Look below for the line containing "[105,551,245,567] acknoqledgement) ->". Output it and each remaining line of the entries exactly, and nothing else.

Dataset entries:

▼

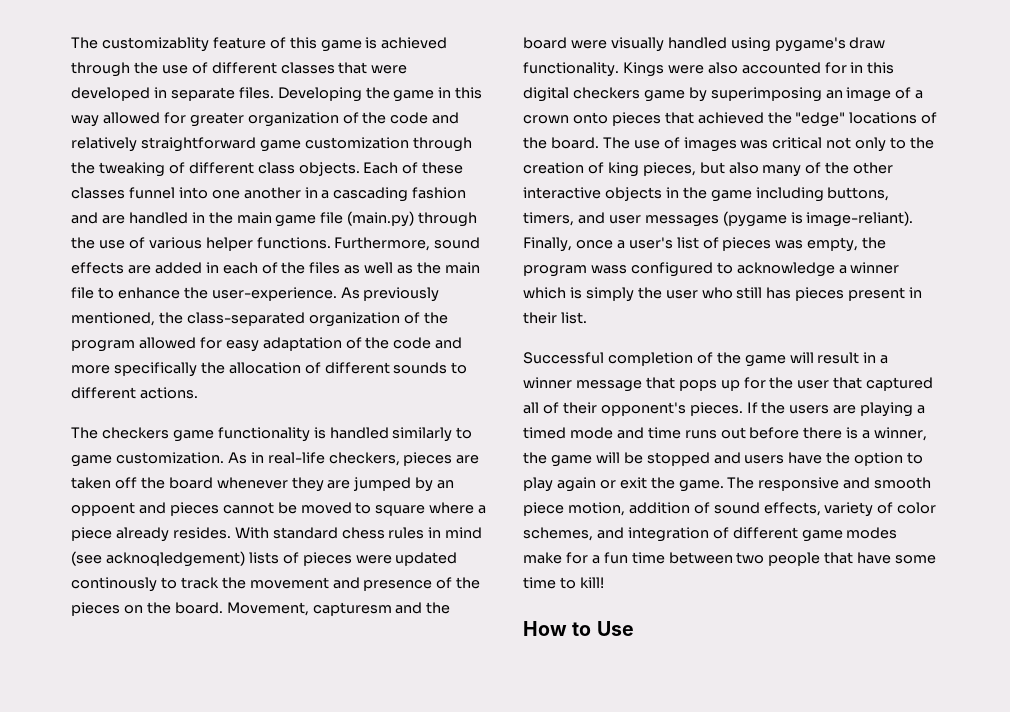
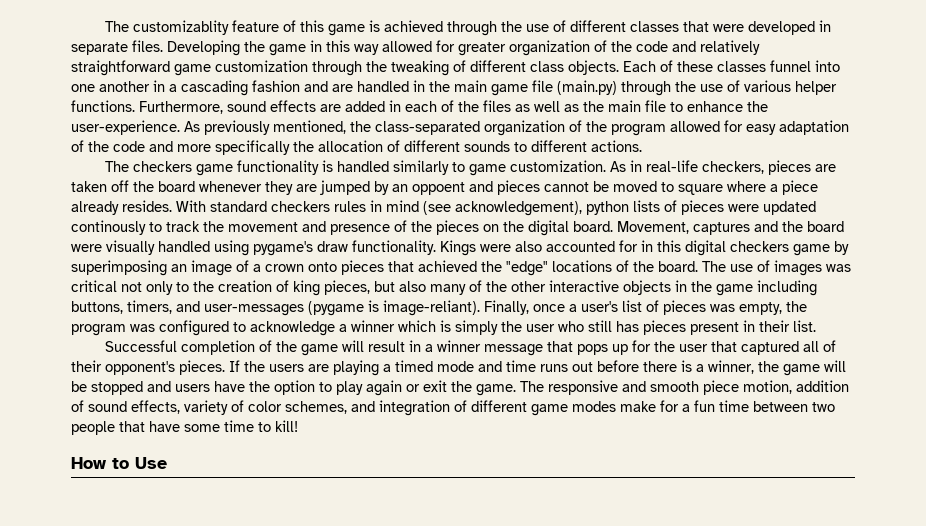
[341,527,385,539] chess -> [271,201,330,212] checkers
[105,551,245,567] acknoqledgement) -> [455,201,629,216] acknowledgement), python
(171, 608) none -> [528,220,569,236] digital
[312,602,392,616] capturesm -> [693,222,750,235] captures
[608,215,719,227] user messages -> [204,304,304,316] user-messages
[590,265,627,274] wass -> [130,324,155,332] was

▲

EXERCISE SOLUTION ::
[105,551,245,567] acknoqledgement) -> [455,201,629,216] acknowledgement), python
(171, 608) none -> [528,220,569,236] digital
[312,602,392,616] capturesm -> [693,222,750,235] captures
[608,215,719,227] user messages -> [204,304,304,316] user-messages
[590,265,627,274] wass -> [130,324,155,332] was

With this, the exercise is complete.